Fagus Factory

* This name is listed on the World Heritage List. ª The region is classified by UNESCO.

The Fagus Factory is a factory in the southern Lower Saxony town of Alfeld on a leash and domicile of the company Fagus -GreCon. The plant was designed in 1911 by the architect Walter Gropius and Adolf Meyer and his staff is one of the first examples of modern architecture since 1946 under monument protection. Since June 2011, part of the whole factory complex, a UNESCO World Heritage Site.

History

The entrepreneur Carl Benscheidt (1858-1947) granted Walter Gropius in 1911 the contract to build for his new shoe last factory, a factory building, which meet modern point of view and should be right on the railway line Hannover-Alfeld-Kassel/Bebra. Here, Gropius was able to draw on the floor plan on an already completed preliminary design of the architect Eduard Werner, to entirely new territory in the facade design. Furthermore, it was Gropius and process with its employees Meyer experiences gained in the 19th century in the greenhouse, station and Weltausstellungsbau. Also has the factory Alfelder an immediate, but long time unrecognized predecessor in by an anonymous author designed Steiff factory in Giengen (1903 ). Today is located in the buildings of the Fagus -Werke except the shoe last manufacturing a shoe museum. The name is Latin and means Fagus beech. Buchholz was the raw material for the resident in Alfeld since 1858 industrial shoe last production.

The facility has a registered historical monument since 1946 and was extensively restored in 1984. Since 2006, located in the former warehouse a Fagus -Gropius exhibition. On 25 June 2011, the factory complex was declared a UNESCO World Heritage Site.

Details Architecture

It has already characteristic elements were used, which were later to determine the international style. Particularly noteworthy are curtain walls of glass, clear cubic shape and the design of the steel beams. The cross-shaped pillars are changing toward the top and become slimmer, the middle is the glass apron.

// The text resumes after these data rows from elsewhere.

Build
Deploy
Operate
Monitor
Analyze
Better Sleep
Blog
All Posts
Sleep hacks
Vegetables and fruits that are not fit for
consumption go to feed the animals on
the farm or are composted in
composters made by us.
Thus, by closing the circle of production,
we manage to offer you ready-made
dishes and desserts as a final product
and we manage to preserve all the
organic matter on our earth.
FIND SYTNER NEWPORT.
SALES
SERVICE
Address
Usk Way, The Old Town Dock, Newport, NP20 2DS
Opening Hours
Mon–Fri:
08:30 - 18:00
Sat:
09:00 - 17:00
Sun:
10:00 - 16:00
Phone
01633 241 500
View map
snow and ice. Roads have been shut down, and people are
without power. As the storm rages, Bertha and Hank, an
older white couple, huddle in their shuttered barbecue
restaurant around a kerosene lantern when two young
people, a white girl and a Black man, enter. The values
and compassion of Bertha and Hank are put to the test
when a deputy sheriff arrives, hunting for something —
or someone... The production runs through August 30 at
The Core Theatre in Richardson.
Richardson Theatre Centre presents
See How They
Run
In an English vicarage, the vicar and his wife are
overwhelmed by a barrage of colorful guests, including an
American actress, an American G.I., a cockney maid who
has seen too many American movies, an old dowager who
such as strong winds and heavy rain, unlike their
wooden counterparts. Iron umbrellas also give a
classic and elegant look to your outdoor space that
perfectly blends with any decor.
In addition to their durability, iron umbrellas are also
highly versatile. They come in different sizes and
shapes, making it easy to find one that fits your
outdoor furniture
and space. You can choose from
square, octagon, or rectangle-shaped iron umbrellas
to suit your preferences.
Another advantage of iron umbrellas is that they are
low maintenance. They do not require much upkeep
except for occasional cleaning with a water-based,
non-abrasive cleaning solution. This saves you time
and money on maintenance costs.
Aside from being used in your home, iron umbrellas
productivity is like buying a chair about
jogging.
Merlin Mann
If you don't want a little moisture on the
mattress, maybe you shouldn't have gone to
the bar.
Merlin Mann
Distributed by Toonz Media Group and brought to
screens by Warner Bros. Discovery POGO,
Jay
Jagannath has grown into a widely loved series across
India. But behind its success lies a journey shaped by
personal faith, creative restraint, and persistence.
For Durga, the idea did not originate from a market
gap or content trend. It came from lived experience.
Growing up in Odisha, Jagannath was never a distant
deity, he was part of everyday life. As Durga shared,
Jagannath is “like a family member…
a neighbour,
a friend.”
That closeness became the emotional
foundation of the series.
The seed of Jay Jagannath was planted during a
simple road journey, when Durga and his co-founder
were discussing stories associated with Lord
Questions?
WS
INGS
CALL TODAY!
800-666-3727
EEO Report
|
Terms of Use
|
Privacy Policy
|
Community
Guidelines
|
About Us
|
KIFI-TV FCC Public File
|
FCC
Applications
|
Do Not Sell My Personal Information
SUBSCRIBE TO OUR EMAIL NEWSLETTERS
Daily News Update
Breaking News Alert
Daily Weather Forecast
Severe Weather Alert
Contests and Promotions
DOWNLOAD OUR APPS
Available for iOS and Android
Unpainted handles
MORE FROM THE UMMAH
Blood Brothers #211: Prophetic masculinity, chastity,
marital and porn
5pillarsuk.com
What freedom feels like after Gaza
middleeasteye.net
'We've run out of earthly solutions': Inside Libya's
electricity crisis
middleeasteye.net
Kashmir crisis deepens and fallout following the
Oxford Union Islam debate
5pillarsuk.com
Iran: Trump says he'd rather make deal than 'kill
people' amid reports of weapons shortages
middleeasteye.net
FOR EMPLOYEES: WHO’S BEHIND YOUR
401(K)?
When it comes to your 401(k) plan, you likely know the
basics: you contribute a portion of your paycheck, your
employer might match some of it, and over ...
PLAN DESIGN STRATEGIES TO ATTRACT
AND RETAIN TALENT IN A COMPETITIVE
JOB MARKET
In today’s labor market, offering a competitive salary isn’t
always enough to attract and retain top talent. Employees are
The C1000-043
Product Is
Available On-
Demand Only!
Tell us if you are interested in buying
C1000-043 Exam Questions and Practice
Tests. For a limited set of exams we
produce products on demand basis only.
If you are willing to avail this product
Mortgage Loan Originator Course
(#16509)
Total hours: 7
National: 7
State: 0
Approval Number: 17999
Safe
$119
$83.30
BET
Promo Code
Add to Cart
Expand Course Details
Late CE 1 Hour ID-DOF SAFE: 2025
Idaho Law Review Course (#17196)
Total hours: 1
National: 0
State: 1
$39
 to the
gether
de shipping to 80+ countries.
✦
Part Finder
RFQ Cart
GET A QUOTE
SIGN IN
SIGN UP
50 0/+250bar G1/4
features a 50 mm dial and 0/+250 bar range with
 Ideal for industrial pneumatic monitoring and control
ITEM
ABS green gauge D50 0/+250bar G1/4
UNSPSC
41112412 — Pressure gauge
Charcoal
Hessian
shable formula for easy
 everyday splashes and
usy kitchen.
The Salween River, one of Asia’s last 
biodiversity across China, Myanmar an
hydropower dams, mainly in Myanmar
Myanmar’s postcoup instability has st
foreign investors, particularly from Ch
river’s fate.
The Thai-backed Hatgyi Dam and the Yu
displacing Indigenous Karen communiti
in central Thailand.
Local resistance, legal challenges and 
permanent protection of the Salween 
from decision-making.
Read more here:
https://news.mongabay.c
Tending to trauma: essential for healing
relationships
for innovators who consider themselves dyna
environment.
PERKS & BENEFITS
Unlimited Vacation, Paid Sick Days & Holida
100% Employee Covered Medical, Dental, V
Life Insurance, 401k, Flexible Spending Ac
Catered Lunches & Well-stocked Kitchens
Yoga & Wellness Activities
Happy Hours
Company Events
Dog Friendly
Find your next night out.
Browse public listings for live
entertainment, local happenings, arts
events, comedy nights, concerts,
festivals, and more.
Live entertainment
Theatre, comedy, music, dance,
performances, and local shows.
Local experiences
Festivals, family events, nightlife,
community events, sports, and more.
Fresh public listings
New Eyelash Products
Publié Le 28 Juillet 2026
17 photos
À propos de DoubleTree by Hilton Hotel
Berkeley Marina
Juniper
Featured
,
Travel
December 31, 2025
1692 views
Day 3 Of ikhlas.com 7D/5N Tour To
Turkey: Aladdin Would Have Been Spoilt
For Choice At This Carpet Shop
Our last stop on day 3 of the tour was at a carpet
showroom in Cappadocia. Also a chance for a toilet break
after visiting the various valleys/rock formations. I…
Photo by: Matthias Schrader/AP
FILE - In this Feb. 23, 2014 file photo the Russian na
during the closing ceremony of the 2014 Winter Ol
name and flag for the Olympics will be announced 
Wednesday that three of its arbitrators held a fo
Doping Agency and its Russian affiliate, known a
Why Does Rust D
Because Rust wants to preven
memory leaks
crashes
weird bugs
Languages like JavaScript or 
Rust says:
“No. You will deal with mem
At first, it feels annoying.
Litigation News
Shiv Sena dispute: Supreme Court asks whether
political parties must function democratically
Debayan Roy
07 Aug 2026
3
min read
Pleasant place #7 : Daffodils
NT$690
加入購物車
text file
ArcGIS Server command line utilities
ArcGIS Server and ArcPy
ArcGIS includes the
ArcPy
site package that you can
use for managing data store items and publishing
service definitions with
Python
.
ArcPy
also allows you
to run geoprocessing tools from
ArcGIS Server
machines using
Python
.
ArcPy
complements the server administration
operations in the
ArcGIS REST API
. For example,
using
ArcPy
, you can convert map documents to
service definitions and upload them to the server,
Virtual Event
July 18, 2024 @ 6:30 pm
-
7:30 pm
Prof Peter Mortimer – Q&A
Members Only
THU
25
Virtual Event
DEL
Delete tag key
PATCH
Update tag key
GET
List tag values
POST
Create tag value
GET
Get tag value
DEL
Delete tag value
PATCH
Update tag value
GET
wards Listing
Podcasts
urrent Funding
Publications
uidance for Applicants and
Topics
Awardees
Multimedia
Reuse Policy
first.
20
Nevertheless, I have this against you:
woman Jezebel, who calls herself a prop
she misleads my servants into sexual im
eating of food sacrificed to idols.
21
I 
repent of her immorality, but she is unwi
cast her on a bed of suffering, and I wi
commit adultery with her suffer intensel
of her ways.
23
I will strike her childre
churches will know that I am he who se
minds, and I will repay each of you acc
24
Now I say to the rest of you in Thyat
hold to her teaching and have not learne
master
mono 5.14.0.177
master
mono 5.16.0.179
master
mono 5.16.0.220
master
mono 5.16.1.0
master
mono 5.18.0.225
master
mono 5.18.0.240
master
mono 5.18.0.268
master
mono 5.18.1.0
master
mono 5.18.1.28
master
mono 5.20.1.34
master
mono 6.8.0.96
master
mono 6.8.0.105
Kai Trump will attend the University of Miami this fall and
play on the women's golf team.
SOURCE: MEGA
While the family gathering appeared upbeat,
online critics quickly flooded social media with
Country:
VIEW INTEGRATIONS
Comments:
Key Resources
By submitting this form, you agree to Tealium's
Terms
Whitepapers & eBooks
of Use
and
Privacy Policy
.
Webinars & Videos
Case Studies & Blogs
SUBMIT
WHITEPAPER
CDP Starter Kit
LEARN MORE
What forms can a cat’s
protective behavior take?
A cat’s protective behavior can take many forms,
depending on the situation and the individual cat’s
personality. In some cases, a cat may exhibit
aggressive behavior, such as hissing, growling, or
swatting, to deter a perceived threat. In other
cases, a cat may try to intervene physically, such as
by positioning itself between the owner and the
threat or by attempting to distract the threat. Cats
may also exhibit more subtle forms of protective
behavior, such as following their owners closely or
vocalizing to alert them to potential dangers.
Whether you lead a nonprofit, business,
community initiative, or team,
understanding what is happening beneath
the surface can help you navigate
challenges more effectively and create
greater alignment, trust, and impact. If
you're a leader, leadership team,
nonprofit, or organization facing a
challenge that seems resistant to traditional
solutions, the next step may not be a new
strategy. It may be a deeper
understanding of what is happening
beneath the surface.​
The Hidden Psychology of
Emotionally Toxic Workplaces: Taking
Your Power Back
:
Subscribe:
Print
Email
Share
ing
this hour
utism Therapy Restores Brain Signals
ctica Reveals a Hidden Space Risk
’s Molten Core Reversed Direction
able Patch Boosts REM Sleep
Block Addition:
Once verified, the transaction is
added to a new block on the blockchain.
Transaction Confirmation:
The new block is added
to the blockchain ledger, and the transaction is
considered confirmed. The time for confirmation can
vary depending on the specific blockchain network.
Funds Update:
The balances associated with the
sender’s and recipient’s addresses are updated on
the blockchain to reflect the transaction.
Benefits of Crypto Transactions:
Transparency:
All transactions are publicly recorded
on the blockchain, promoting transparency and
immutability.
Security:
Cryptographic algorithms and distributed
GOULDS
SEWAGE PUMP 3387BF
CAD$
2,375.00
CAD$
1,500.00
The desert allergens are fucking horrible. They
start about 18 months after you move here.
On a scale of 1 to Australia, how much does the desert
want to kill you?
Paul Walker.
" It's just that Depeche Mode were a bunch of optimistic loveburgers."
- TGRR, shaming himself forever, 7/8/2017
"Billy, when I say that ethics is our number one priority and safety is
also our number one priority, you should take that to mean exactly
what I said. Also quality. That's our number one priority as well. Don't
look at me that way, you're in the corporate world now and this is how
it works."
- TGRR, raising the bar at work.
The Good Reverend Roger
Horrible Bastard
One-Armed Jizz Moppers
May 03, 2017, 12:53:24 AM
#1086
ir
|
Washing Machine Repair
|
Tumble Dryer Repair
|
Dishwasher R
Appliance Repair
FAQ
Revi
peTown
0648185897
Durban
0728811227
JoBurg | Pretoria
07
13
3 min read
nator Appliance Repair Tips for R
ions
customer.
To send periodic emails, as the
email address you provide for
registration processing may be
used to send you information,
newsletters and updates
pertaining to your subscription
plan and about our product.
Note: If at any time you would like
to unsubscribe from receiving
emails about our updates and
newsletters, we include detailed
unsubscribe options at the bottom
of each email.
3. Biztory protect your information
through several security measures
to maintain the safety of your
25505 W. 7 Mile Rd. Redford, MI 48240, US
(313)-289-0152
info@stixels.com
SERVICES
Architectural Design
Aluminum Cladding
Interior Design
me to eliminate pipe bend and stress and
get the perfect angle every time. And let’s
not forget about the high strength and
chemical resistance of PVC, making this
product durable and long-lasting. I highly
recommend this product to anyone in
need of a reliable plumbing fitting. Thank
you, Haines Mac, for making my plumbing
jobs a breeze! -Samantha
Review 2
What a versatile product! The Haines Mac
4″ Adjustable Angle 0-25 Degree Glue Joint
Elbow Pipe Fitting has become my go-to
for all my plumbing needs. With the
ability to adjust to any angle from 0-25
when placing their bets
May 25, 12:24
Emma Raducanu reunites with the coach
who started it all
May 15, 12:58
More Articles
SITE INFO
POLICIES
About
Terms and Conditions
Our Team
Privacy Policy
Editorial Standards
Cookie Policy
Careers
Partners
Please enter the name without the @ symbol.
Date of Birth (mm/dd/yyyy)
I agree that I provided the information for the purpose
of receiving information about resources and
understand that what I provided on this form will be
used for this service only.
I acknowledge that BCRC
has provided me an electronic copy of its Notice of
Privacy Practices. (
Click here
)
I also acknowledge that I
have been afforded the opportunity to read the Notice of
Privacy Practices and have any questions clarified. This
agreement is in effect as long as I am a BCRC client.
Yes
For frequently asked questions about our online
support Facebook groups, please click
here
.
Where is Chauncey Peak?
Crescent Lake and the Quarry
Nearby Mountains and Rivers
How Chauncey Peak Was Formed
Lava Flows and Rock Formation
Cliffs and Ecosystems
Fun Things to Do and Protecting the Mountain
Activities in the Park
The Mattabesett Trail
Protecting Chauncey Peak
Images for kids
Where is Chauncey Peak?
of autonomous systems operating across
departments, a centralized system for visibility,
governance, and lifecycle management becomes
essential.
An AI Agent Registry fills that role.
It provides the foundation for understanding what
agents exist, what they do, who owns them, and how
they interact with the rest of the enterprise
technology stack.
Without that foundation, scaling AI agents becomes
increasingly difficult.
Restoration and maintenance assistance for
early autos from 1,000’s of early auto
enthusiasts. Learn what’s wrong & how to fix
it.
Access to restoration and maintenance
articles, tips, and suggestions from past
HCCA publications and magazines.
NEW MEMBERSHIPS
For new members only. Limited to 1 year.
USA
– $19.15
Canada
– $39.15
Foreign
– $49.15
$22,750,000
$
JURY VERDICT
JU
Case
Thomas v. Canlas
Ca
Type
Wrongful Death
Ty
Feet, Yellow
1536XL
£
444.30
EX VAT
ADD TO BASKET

The glazing is contained in a steel frame, originally Gropius had planned the facade in front of the pillars. On ceiling height to steel panels are held the glass panes, this apron is running on the corner to around the staircase around. So far, the corners of the building were always very massive and should leave a solid impression. The revolutionary aspect of this building is the "open" area, which was the beginning of modern skeleton construction. The corners of the building are not easy hervorkragende concrete structures, but were reinforced by a cross design. The building is very narrow and should leave no monumental impression of lightness and transparency are in deliberate contrast to the closed stone - brick building. Gropius also took care not only about the outer design but worked out many details and the interior design.

Karl Benscheidt (1888-1975), son of company founder Carl Benscheidt commissioned in 1928 today world -renowned photographer Albert Renger- Patzsch ( 1897-1966 ) to photograph the Fagus Factory. Karl Benscheidt gave him complete freedom in the choice of subject. It produced some of the most famous photographs of Albert Renger- Patzsch. Three photographs in this series took over Carl Georg Heise, author and publisher of " The World is Beautiful " (1928 ), in this work - including the " iron shoe ", an incunabula of the New Objectivity photography. In April 1928 caused 50 to 60, with a new order in 1952, another 28 shots. The negatives of the original contract were lost in World War II, the second, and a series of photographs are kept in Albert Renger- Patzsch archive. A larger number of prints is located at the Bauhaus Archive in Berlin.